_Exercise_. Go through the data and copy every line exactly, but not the images.
____
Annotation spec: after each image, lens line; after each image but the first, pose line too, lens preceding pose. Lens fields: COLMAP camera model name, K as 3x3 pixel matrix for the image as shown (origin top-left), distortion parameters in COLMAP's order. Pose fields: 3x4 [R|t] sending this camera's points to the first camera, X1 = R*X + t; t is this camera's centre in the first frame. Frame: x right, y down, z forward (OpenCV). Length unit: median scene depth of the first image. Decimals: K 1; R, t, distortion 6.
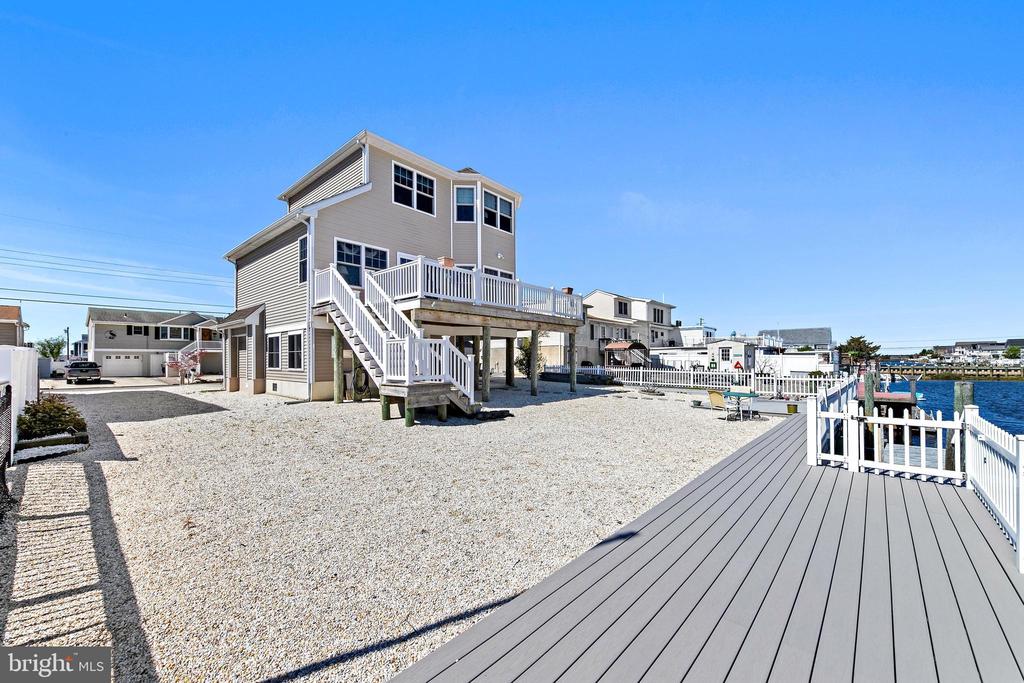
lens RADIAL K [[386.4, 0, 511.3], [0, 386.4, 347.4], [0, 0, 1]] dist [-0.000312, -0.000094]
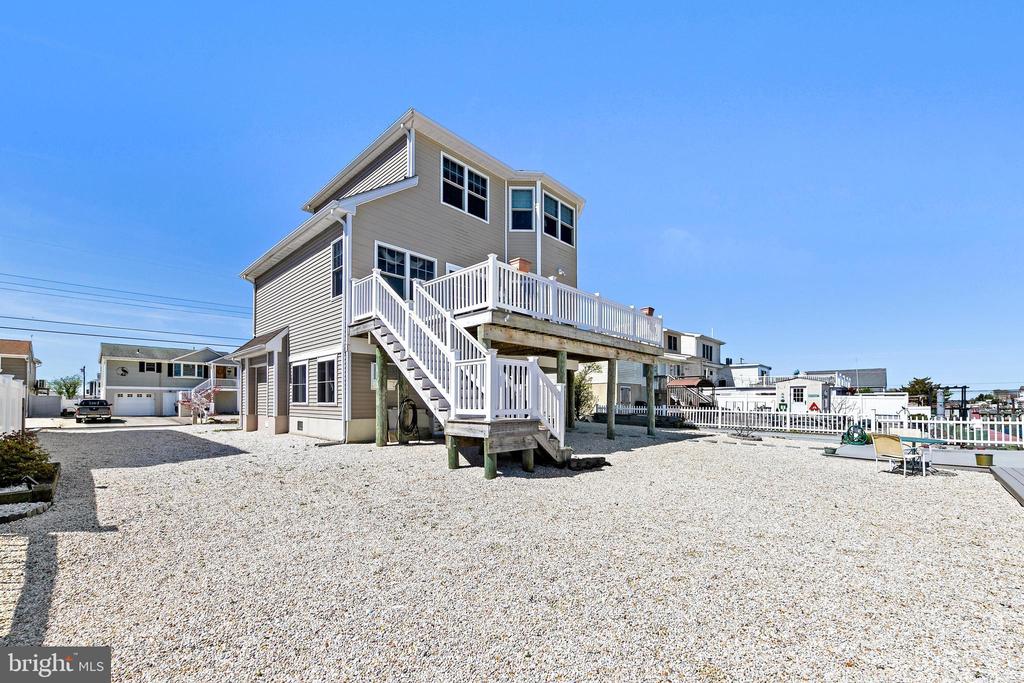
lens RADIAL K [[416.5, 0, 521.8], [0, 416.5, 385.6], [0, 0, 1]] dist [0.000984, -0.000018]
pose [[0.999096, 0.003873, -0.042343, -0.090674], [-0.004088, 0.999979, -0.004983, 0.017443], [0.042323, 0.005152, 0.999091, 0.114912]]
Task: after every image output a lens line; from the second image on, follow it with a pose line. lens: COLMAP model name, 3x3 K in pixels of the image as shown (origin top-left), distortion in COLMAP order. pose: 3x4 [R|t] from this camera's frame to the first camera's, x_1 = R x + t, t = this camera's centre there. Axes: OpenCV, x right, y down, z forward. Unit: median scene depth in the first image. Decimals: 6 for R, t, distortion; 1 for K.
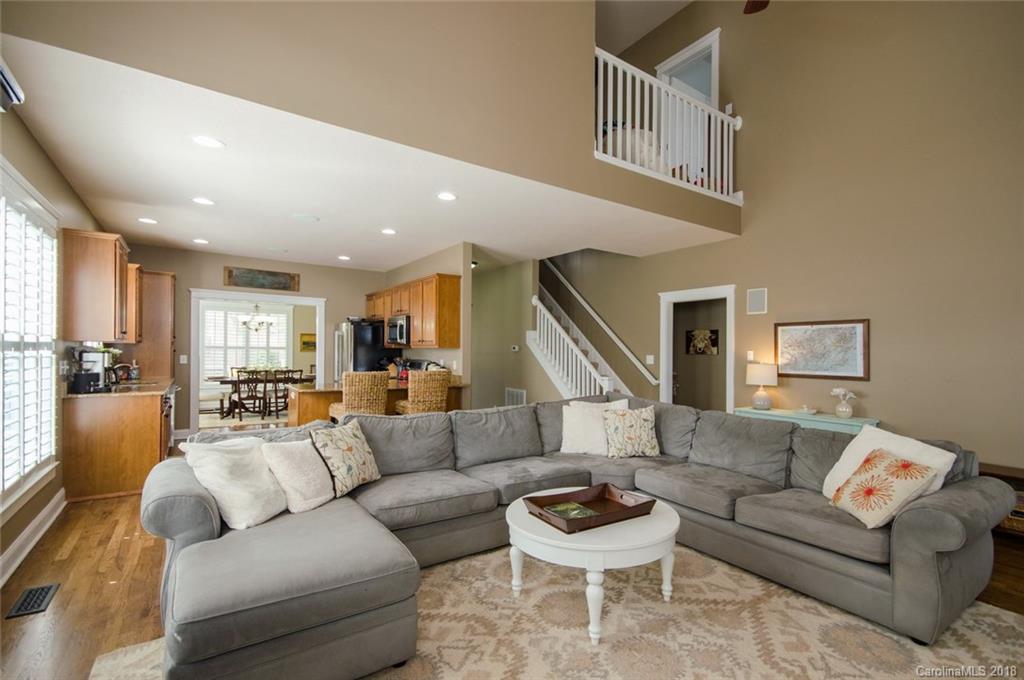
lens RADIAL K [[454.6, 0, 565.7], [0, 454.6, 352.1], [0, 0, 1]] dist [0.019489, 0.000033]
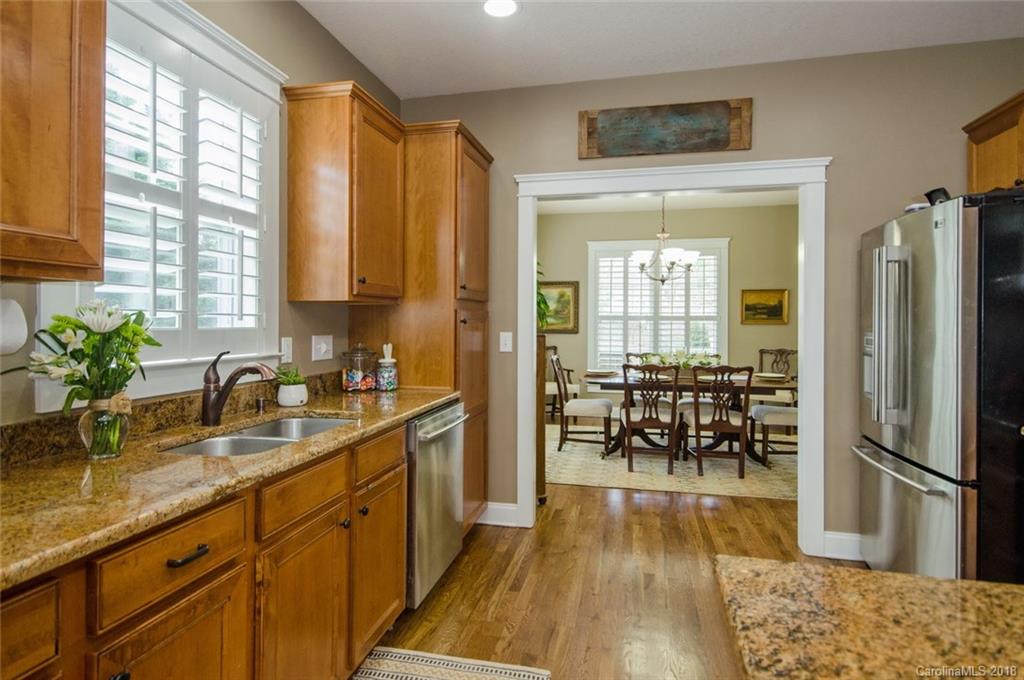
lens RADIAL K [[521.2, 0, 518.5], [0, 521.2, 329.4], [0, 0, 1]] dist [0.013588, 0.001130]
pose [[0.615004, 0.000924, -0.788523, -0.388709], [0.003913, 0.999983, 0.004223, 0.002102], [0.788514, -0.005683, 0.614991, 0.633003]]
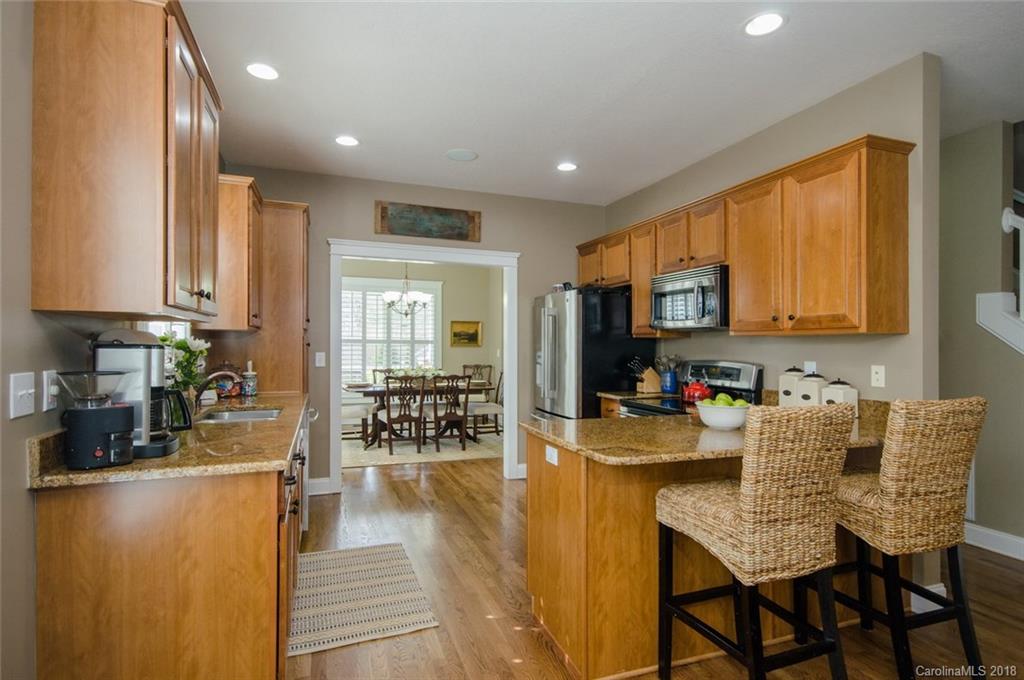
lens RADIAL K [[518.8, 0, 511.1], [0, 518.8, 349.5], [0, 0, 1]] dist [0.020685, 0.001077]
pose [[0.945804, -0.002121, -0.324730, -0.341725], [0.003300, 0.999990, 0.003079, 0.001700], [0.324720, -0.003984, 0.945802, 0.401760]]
____
_Answer section_.
Annotation spec: after each image, lens line; after each image but the first, pose line too, lens preceding pose. Lens fields: COLMAP camera model name, K as 3x3 pixel matrix for the image as shown (origin top-left), distortion parameters in COLMAP's order. Pose fields: 3x4 [R|t] sending this camera's points to the first camera, X1 = R*X + t; t is this camera's centre in the first frame. Frame: x right, y down, z forward (OpenCV). Length unit: median scene depth of the first image. Decimals: K 1; R, t, distortion 6.
lens RADIAL K [[386.4, 0, 511.3], [0, 386.4, 347.4], [0, 0, 1]] dist [-0.000312, -0.000094]
lens RADIAL K [[416.5, 0, 521.8], [0, 416.5, 385.6], [0, 0, 1]] dist [0.000984, -0.000018]
pose [[0.999096, 0.003873, -0.042343, -0.090674], [-0.004088, 0.999979, -0.004983, 0.017443], [0.042323, 0.005152, 0.999091, 0.114912]]
Task: after every image output a lens line; from the second image on, follow it with a pose line. lens: COLMAP model name, 3x3 K in pixels of the image as shown (origin top-left), distortion in COLMAP order. pose: 3x4 [R|t] from this camera's frame to the first camera's, x_1 = R x + t, t = this camera's centre there. Axes: OpenCV, x right, y down, z forward. Unit: median scene depth in the first image. Decimals: 6 for R, t, distortion; 1 for K.
lens RADIAL K [[454.6, 0, 565.7], [0, 454.6, 352.1], [0, 0, 1]] dist [0.019489, 0.000033]
lens RADIAL K [[521.2, 0, 518.5], [0, 521.2, 329.4], [0, 0, 1]] dist [0.013588, 0.001130]
pose [[0.615004, 0.000924, -0.788523, -0.388709], [0.003913, 0.999983, 0.004223, 0.002102], [0.788514, -0.005683, 0.614991, 0.633003]]
lens RADIAL K [[518.8, 0, 511.1], [0, 518.8, 349.5], [0, 0, 1]] dist [0.020685, 0.001077]
pose [[0.945804, -0.002121, -0.324730, -0.341725], [0.003300, 0.999990, 0.003079, 0.001700], [0.324720, -0.003984, 0.945802, 0.401760]]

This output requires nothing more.